James R. Schlesinger, defense secretary and CIA chief during the Nixon administration, said Monday the Pentagon knew that American airmen were alive in Laos at the end of the Vietnam War and were not returned.
Schlesinger told the Senate Select Committee on POW-MIA Affairs that downed airmen were contacted on the ground in Laos by U.S. forces. But during peace negotiations with North Vietnam, U.S. officials were given only a list of 10 prisoners in Laos."It is evident that the Laotians gave no true accounting of the Americans who had been taken in Laos," Schlesinger said.
Asked directly if the United States left men behind, Schlesinger said, "As of now, I can come to no other conclusion. That does not mean that there are any alive today."
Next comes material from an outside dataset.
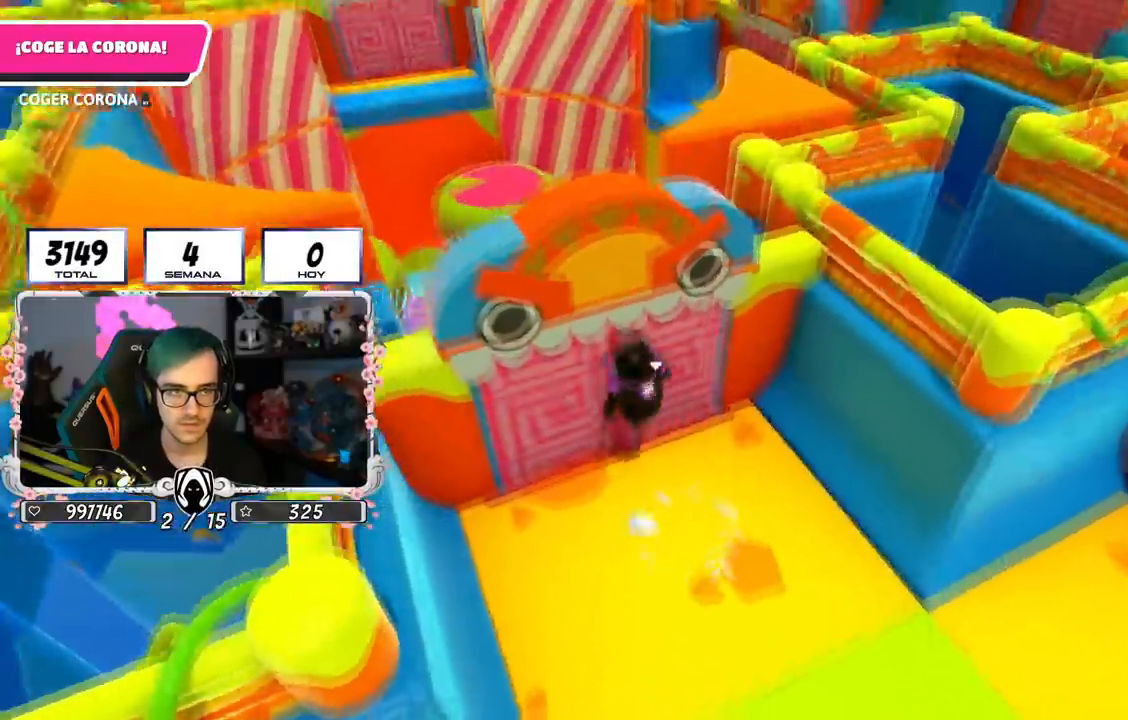
Gameplay with a controller (PlayStation layout); each line is a JSON object with the inputs held at the frame after it. "events" lists button and stick changes between this image and that frame as [ms after this image, input, new state], when the widget could be followed in between.
{"buttons": [], "left_stick": "up", "right_stick": "center", "events": [[100, "right_stick", "down-right"], [283, "left_stick", "up"], [450, "right_stick", "center"]]}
Schlesinger speculated that some may have been summarily executed. And the committee chairman, Sen. John Kerry, D-Mass., said others may have been killed in combat on the ground or simply died of exposure in the jungle.
The issue of prisoners in Laos was complicated because the CIA was directing a secret war against communist insurgents and it was never clear whether negotiations with the North Vietnamese on POWs would lead to the release of Americans held by Laotian guerrillas.
Schlesinger was CIA director in 1973 and became defense secretary that summer shortly after the Paris peace accords with North Vietnam were announced.
Secret documents secured by the committee show that Nixon considered everything from paying North Vietnam reparations to launching more air strikes as a way to bring home missing Americans.
Eventually, the administration simply advanced the argument that all of those listed as missing were dead.
Going into Monday's session, Kerry said the hearing was not a search for culpability on the part of Nixon administration officials.
"It's a mistake to do that 20 years later. We just have to understand how did we get here."